Молодости свойствен безоблачный оптимизм. И это очень хорошо. Но все же лучше, если этот оптимизм не бездумный. Ибо бездумный оптимизм — опора в жизни непрочная. Чаще всего его хватает ненадолго — до первой серьезной жизненной неудачи, до первой беды, даже небольшой. И вот вчерашний оптимист становится самым унылым нытиком-пессимистом, которого уже не радует ничто и ничто не веселит, несмотря на всю его паспортную молодость, здоровый желудок и крепкие зубы… Фигура — трагикомическая. Эдакий смолоду разочарованный в жизни — «познавший глубины жизни» — доморощенный Шопенгауэр. «Он пел поблеклый жизни цвет без малого в осьмнадцать лет». Разлетелся навстречу всем ветрам и радостям, не глядя под ноги, и споткнулся о первый попавшийся булыжник. Ожидал законных удовольствий, наивно полагая, будто планета наша для его счастья уже полностью оборудована, — и получил синяк или шишку на лбу, да хорошо, если еще не переломал ноги. И растет на этой шишке, как на фундаменте, целое развесистое мировоззрение, где все рисуется уже не серым по серому, а сплошным черным по еще более черному. И синяк, бывает, сойдет, а «мировоззрение», «ценой страданий нажитое», остается и плодоносит. И там, где раньше видел человек одни лишь благоухающие розы, не замечая колючих шипов, скрытых под их листьями, теперь торчат в его глазах одни только острые тернии, в гуще которых теперь и роз-то ему не видно. Да и сами розы начинают казаться призрачной и лживой приманкой «для дурачков», сплошным обманом зрения — и только.

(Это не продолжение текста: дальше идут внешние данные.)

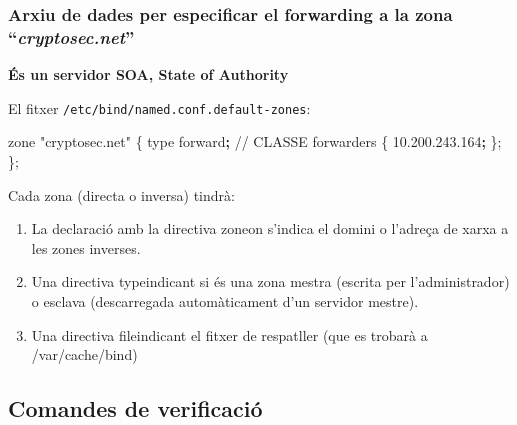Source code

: \documentclass[]{article}
\newenvironment{Shaded}{}{}
\newcommand{\BuiltInTok}[1]{#1}
\newcommand{\ExtensionTok}[1]{#1}
\newcommand{\KeywordTok}[1]{\textcolor[rgb]{0.00,0.44,0.13}{\textbf{#1}}}
\newcommand{\NormalTok}[1]{#1}
\newcommand{\StringTok}[1]{\textcolor[rgb]{0.25,0.44,0.63}{#1}}
\begin{document}
\hypertarget{arxiu-de-dades-per-especificar-el-forwarding-a-la-zona-cryptosec.net}{%
\subsubsection{\texorpdfstring{\textbf{Arxiu de dades per especificar el
forwarding a la zona
``\emph{cryptosec.net}''}}{Arxiu de dades per especificar el forwarding a la zona ``cryptosec.net''}}\label{arxiu-de-dades-per-especificar-el-forwarding-a-la-zona-cryptosec.net}}

\textbf{És un servidor SOA, State of Authority}

El fitxer \texttt{/etc/bind/named.conf.default-zones}:

\begin{Shaded}
\begin{Highlighting}[]
\ExtensionTok{zone} \StringTok{"cryptosec.net"}\NormalTok{ \{}
        \BuiltInTok{type}\NormalTok{ forward}\KeywordTok{;}
\ExtensionTok{//}\NormalTok{ CLASSE}
        \ExtensionTok{forwarders}\NormalTok{ \{ 10.200.243.164}\KeywordTok{;}\NormalTok{ \};}
\NormalTok{\};}
\end{Highlighting}
\end{Shaded}

Cada zona (directa o inversa) tindrà:

\begin{enumerate}
\def\labelenumi{\arabic{enumi}.}
\item
  La declaració amb la directiva zoneon s'indica el domini o l'adreça de
  xarxa a les zones inverses.
\item
  Una directiva typeindicant si és una zona mestra (escrita per
  l'administrador) o esclava (descarregada automàticament d'un servidor
  mestre).
\item
  Una directiva fileindicant el fitxer de respatller (que es trobarà a
  /var/cache/bind)
\end{enumerate}

\hypertarget{comandes-de-verificaciuxf3}{%
\subsection{\texorpdfstring{\textbf{Comandes de
verificació}}{Comandes de verificació}}\label{comandes-de-verificaciuxf3}}
\end{document}
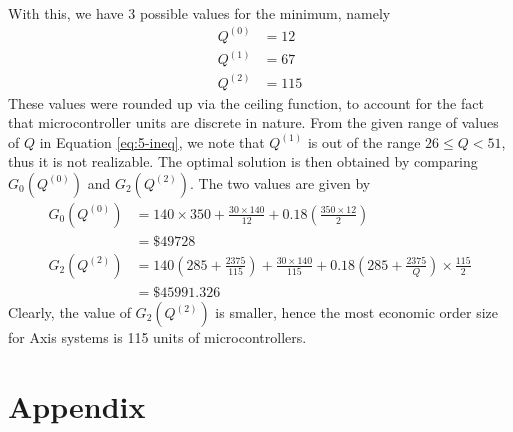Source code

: \documentclass[12pt]{article}
\begin{document}
\begin{align*}
\end{align*} With this, we have 3 possible values for the minimum, namely \begin{align*}
    Q^{(0)} &= 12 \\ 
    Q^{(1)} &= 67 \\ 
    Q^{(2)} &= 115 
\end{align*} These values were rounded up via the ceiling function, to account for the fact that microcontroller units are discrete in nature. From the given range of values of $Q$ in Equation \ref{eq:5-ineq}, we note that $Q^{(1)}$ is out of the range $26 \leq Q< 51$, thus it is not realizable. The optimal solution is then obtained by comparing $G_0(Q^{(0)})$ and $G_2(Q^{(2)})$. The two values are given by \begin{align*}
    G_0\left(Q^{(0)}\right) &= 140\times 350 + \frac{30 \times 140}{12} + 0.18\left( \frac{350\times 12}{2}  \right) \\ 
    &= \boxed{\$ 49728} \\ 
    G_2\left(Q^{(2)}\right) &= 140\left( 285+ \frac{2375}{115} \right) + \frac{30\times 140}{115} + 0.18 \left( 285 + \frac{2375}{Q} \right) \times \frac{115}{2} \\ 
    &= \boxed{\$ 45991.326}
\end{align*} Clearly, the value of $G_2(Q^{(2)})$ is smaller, hence the most economic order size for Axis systems is 115 units of microcontrollers. 

\newpage

\section*{Appendix}
\end{document}
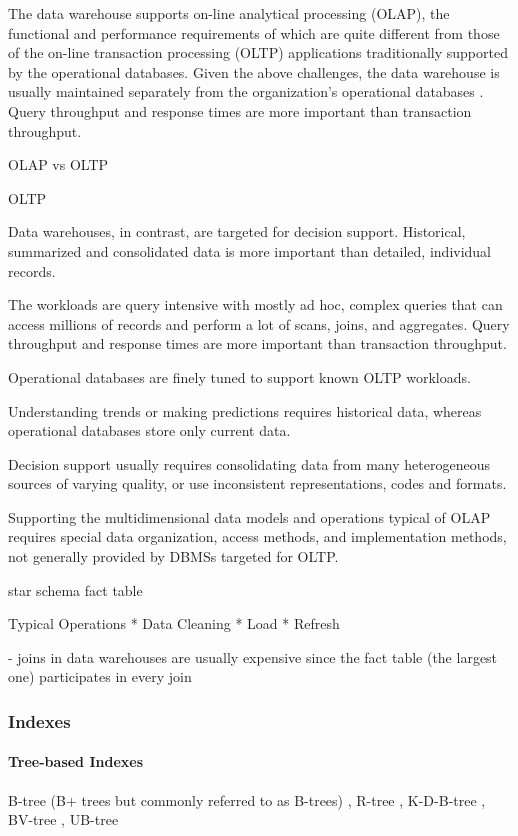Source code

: \documentclass[12pt,a4paper]{article}
\begin{document}
The data warehouse supports on-line analytical processing (OLAP), the functional and performance requirements of which are quite different from those of the
on-line transaction processing (OLTP) applications traditionally supported by the operational databases. Given the above challenges, the data warehouse is
usually maintained separately from the organization’s operational databases \cite{248616}. Query throughput and response times are more important than
transaction throughput.

OLAP vs OLTP 

OLTP \cite{sen2005comparison}

Data warehouses, in contrast, are targeted for decision support. Historical, summarized and consolidated data is more important than detailed, individual records.

The workloads are query intensive with mostly ad hoc, complex queries that can access millions of records and perform a lot of scans, joins, and aggregates.
Query throughput and response times are more important than transaction throughput.


Operational databases are finely tuned to support known OLTP workloads.

Understanding trends or making predictions requires historical data, whereas operational databases store only current data.

Decision support usually requires consolidating data from many heterogeneous sources of varying quality, or use inconsistent representations, codes and formats.

Supporting the multidimensional data models and operations typical of OLAP requires special data organization, access methods, and implementation methods, not
generally provided by DBMSs targeted for OLTP.



star schema
fact table

Typical Operations
    * Data Cleaning
    * Load
    * Refresh

- joins in data warehouses are usually expensive since the fact table (the largest one) participates in every join \cite{628286}

\subsubsection{Indexes}
\paragraph{Tree-based Indexes}
B-tree (B+ trees but commonly referred to as B-trees) \cite{253268}, R-tree \cite{602266, Cheung20011}, K-D-B-tree \cite{582321}, BV-tree \cite{223796}, UB-tree
\cite{bayer1997universal}
\end{document}
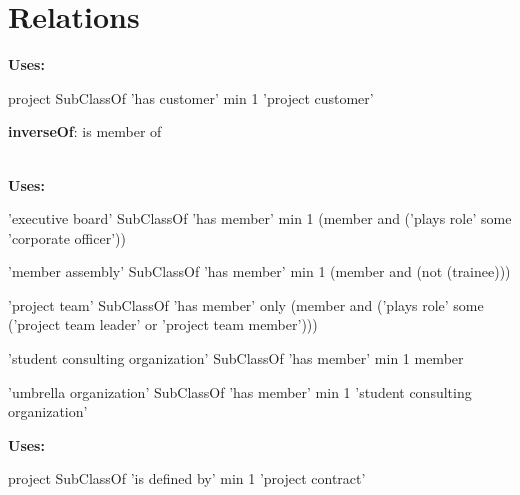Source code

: \documentclass[a4paper, DIV=13, BCOR=0cm]{scrbook}
\begin{document}
\section{Relations }
\begin{mdframed}[style=onto, frametitle={has customer}]
	{%
		\textbf{Uses:}
		\begin{compactitem}
			\item project SubClassOf 'has customer' min 1 'project customer'
		\end{compactitem}
	} %
\end{mdframed}

\begin{mdframed}[style=onto, frametitle={has member}]
	{%
		\begin{compactitem}
			\item \textbf{inverseOf}: is member of
		\end{compactitem}
		\hrulefill\\
		\textbf{Uses:}
		\begin{compactitem}
			\item 'executive board' SubClassOf 'has member' min 1 (member and ('plays role' some 'corporate officer'))
			\item 'member assembly' SubClassOf 'has member' min 1 (member and (not (trainee)))
			\item 'project team' SubClassOf 'has member' only 
			(member and ('plays role' some 
			('project team leader' or 'project team member')))
			\item 'student consulting organization' SubClassOf 'has member' min 1 member
			\item 'umbrella organization' SubClassOf 'has member' min 1 'student consulting organization'
		\end{compactitem}
	} %
\end{mdframed}

\begin{mdframed}[style=onto, frametitle={is defined by}]
	{%
		\textbf{Uses:}
		\begin{compactitem}
			\item project SubClassOf 'is defined by' min 1 'project contract'
		\end{compactitem}
	} %
\end{mdframed}
\end{document}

Злую шутку может сыграть с человеком оптимизм, ежели он бездумный. И становится тогда молодость легкой добычей для философии, только, увы, очень скверной и плоской и, несмотря на свою премудрую внешность, ничуть не более глубокой, нежели покинутый ради нее исходный младенческий оптимизм. Таких философий изготовлено очень много, самых разных — на любой вкус. Они, как и религия, зорко подстерегают человека в минуту горя, в годину несчастья, в дни навалившихся горой мелких неприятностей. И лучше все-таки не ждать, пока какая-нибудь из таких философий, выбрав момент, хищно вцепится своими когтями в твою удрученную неудачами голову, прикинувшись для начала доброй утешительницей. Гораздо разумнее позаботиться о том, чтобы вовремя, пока не потускнел еще естественный и здоровый оптимизм молодости, всерьез подружиться с настоящей, хорошей философией. С философией, которая учит видеть одинаково ясно как розы, так и шипы реальной жизни. С философией, которая не слепнет в сиянии солнца и хорошо помнит о мрачных тучах, нависших над горизонтами нашего века, а в мрачные дни ненастья напоминает о том, что за грозовыми тучами все-таки скрыто ясное и чистое небо. С диалектико-материалистической философией Маркса и Ленина. С материалистической диалектикой.
К тому же совсем неверно, что философия обязана непременно рисовать «серым по серому». В чем другом, а в этом старый Гегель был явно не прав. Вечерние сумерки, может быть, и в самом деле подсказывают эту краску в качестве самой подходящей для изображения постепенно тонущих во мраке «постаревших» форм жизни. Но ведь верно и то, что кроме вечерних сумерек бывают еще и сумерки предрассветные, обязательно наступающие следом за ними. Ночь никогда не бывает вечной, какой бы долгой и невыносимо темной она ни хотела казаться. И непременно одна заря сменить другую спешит, дав ночи если и не полчаса, то ни в коем случае не более того срока, который необходим для того, чтобы под ее покровом тихо созрели новые, молодые формы жизни, заступающие место «постаревших».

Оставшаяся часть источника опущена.